UK Hallmarking Guide

Hallmarking is a vital process that verifies the authenticity, purity, and quality of precious metals used in Jewellery and other items in the United Kingdom. It ensures that consumers receive genuine products and helps to maintain trust within the industry. This guide provides an overview of UK hallmarking.


In line with the UK standards, All of our gold Jewellery that is over 1g will be independently Hallmarked, unless stated otherwise. There are 5 standard hallmarks done at the Assay Office in London to identify Jewellery, they are as follows below.



 Sponsors Mark

This is a compulsory mark, it is the registered mark of the company that submitted the article for hallmarking. It comprises of the initials chosen by that company - In our case this will be AFJ - inside a surrounding shield shape. The shield shape varies.

  Fineness Symbol

The traditional fineness symbol is an optional part of the hallmark but applied as standard at the Assay Office. In our case, the symbol will be a crown, as shown above, this symbolises that the item is Gold.

  Millesimal Fineness Mark

This is a compulsory mark. This mark tells you how fine the metal is. This numerical format was made compulsory in 1999 and shows the precious metal content of the article, expressed in parts per thousand. The mark 750 will apply to our 18ct gold jewellery which symbolises 18ct. More details on fineness can be found in our Purity Guide.



  Assay Office Mark

This is a compulsory mark.
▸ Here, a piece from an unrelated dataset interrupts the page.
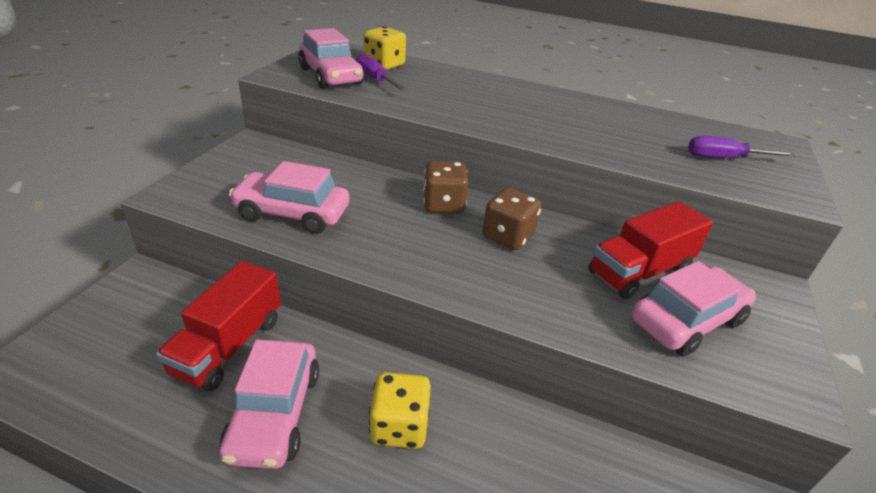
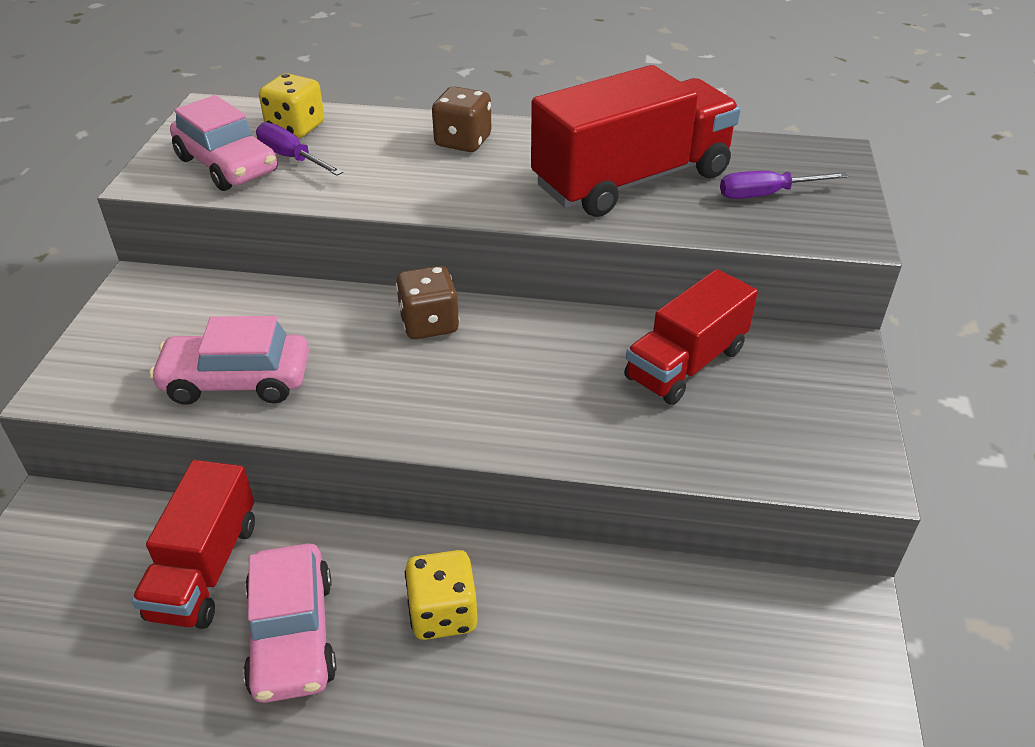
camera: 10 degrees left, 5 degrees up
brown dice [482,188,541,250] -> brown dice moved to [432,86,492,152]
pink car [631,261,756,357] -> none
none -> red truck [531,65,741,217]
This mark tells you which Assay Office tested and hallmarked the article. As our new jewellery is marked in London, this will be done in the form of the historic image of the leopard’s head
The leopard's head mark of London has been used by some of the finest craftsmen in history, on some of the most prestigious and celebrated works. 




  Date Letter Mark

This is not a compulsory mark. Letter changes happen annually on January 1st. The font, case, and shield shape all change so each can only indicate one specific year.